Preparation time – 10 minutes
Cooking time – 20 minutes
Serves 3 to 4 person

Ingredients to make Sambar: 

1 cup toor dal
1 tablespoon moong dal
1 tablespoon oil
1 tablespoon ghee (clarified butter) 
1 teaspoon mustard seeds – rai
1 teaspoon cumin seeds – jeera
½ teaspoon fenugreek seeds
2 to 3 whole red dry chili
¼ teaspoon asafetida
8 to 10 curry leaves
1 onion finely chopped
1 tomato finely chopped
1 teaspoon ginger – crushed
1 teaspoon garlic - crushed
2 green chilies – crushed
2 tablespoon sambar masala
1 teaspoon turmeric powder
1 tablespoon cumin-coriander powder (dhaniya-jeera powder)
2 tablespoon Kashmiri red chili powder
Salt to taste
2 to 3 tablespoon tamarind extract 
¼ cup freshly chopped coriander leaves
Vegetables:
½ cup boiled bottle gourd
2 sticks of drumsticks
½ cup boiled potato 

Method to make Sambar: 

Vegetables: 
Wash and cut drumsticks, potato & bottle gourd. Pressure cook them and keep a side. 
Sambar: 
Wash and soak toor dal and moong dal for minimum 10 minutes. Pressure cook them. 
Churn it and then add above boiled vegetables along with water.
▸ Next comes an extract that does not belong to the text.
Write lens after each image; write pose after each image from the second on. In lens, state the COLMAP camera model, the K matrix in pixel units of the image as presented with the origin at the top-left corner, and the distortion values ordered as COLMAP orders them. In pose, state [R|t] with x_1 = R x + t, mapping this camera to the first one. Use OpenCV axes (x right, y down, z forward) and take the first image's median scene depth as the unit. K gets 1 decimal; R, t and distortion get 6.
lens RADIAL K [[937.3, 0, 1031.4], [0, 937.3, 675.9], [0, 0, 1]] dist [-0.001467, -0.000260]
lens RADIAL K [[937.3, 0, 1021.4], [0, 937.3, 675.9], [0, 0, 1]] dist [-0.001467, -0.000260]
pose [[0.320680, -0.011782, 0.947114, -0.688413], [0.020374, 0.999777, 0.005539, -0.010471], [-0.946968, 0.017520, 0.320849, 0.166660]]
Never drain water from vegetables. 
Add salt to it and cook at slow flame. 
Meanwhile in a big tempering pan/tadka pan add ghee and oil. Add cumin seeds, mustard seeds & fenugreek seeds to it. When they crackles add hing and then add crushed (not paste) ginger, garlic & green chilies. 
Cook at low flame until ginger & garlic are cooked. 
Now add onion to it and cook until transparent. Now it’s time to add all curry leaves & all dry spices to it. Mix well and cook until it releases pleasant aroma. 
Add chopped tomatoes and cook until it is soft. Let the oil & ghee release. 
At last add tamarind paste and pour the tadka in hot toor dal mixer. At this stage you can add 1 tablespoon jaggery to it. 
Boil it for minimum 10 minutes at slow flame. 
At last add coriander leaves and mix well. 
Piping hot sambar is ready to serve. You can serve it with dosa (sada/masala), idli, uttapam, mendu vada, rice etc. 
Sambar masala: 
½ cup coriander seeds
2 tablespoon cumin seeds
1 tablespoon fenugreek seeds
1 tablespoon urad dal
2 teaspoon chana dal 
15 to 20 curry leaves
50 grams dried red chilies
1 teaspoon turmeric powder
Method to make sambar masala: 
Dry roast all spices at low flame in non-stick pan. 
Let them cool and add turmeric powder to it. When cool churn to fine powder. 
Tips: 
Make sure to cook dals & vegetables separately. Never drain the water of boiled vegetables, as they contains lots of nutrition.  
You can add or omit the vegetables of your choice. 
Soaking of dal will make cooking process quick.